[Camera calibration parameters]
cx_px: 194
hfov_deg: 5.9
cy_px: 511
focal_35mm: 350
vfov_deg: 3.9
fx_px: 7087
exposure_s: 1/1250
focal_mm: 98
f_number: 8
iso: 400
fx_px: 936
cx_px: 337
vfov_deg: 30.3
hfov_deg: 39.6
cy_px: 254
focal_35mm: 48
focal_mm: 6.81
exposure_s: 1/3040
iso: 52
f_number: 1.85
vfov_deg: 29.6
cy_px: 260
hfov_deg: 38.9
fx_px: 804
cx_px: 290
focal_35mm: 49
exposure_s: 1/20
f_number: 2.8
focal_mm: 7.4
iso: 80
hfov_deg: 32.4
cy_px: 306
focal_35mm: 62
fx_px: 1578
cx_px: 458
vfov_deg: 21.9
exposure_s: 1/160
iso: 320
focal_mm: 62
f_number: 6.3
==
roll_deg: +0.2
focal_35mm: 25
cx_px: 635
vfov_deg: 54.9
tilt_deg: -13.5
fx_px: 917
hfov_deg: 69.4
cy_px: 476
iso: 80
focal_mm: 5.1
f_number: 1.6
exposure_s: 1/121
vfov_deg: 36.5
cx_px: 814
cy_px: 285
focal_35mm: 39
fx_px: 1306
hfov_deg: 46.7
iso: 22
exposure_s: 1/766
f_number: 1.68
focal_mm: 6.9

- _ABOUT THIS TASK_:
Only one stretch of the entries above is wanted: the lines from the one containing "focal_35mm: 49" through the one containing "f_number: 6.3". Please reproduce it exactly.

- _FINISHED TASK_:
focal_35mm: 49
exposure_s: 1/20
f_number: 2.8
focal_mm: 7.4
iso: 80
hfov_deg: 32.4
cy_px: 306
focal_35mm: 62
fx_px: 1578
cx_px: 458
vfov_deg: 21.9
exposure_s: 1/160
iso: 320
focal_mm: 62
f_number: 6.3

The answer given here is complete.